Sherman Alexie, the National Book Award-winning author of “The Absolutely True Diary of a Part-Time Indian, returns to Ketchum on Wednesday to discuss his memoir.


Alexie, whose father was a citizen of the Coeur d’Alene Tribe, will speak at 5:30 p.m. Wednesday, Oct. 29, at Ketchum’s Community Library.


His memoir, “You Don’t Have to Say You Love Me,” tells the complicated story of his relationship with  his mother Lillian, who created familial havoc with her drinking but walked away from her addiction when it was on the brink of costing her everything.

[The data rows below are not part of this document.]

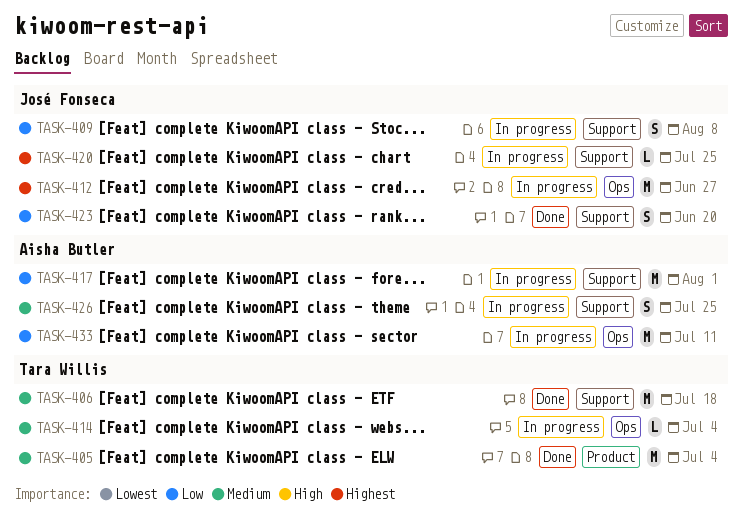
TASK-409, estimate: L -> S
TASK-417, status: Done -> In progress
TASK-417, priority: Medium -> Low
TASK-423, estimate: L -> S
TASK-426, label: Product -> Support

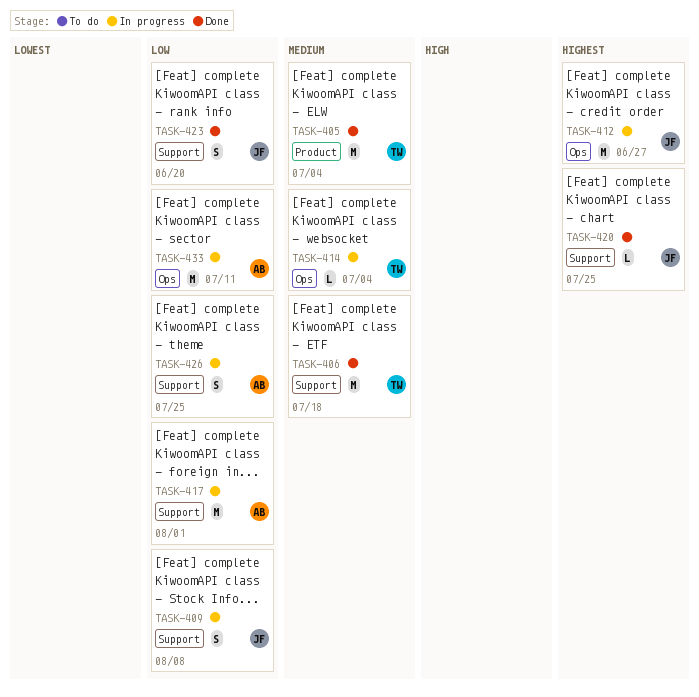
TASK-420, status: In progress -> Done
TASK-426, priority: Medium -> Low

Lillian herself survived a violent past, which she hid. She selflessly cared for strangers but couldn’t always give her children the affection they craved. She did, however, help provide for them by sewing quilts and working as a clerk at the Wellpinit Trading Post on the Spokane Indian Reservation in Washington.


Upon her death at age 78, Alexie responded to the haunting ghosts of the past the only way he knew how: by writing a memoir that was comprised of 78 poems and 78 essays that give insight into life on a reservation. The memoir, which has been called “an unflinching and unforgettable remembrance,” is funny, profane, tender and angry.


To watch it in person, save a seat at https://thecommunitylibrary.libcal.com/event/14922788. The program also will be livestreamed at https://vimeo.com/event/5473336, but it will not be recorded for future viewing.


Alexie has also written “Smoke Signals,” which was adapted as a film; “Reservation Blues,” which received a 1996 American book Award, and “War Dances,” which won the 2010 PEN/Faulkner Award for Fiction.


Iconoclast Books will have books for purchase and signing at the library.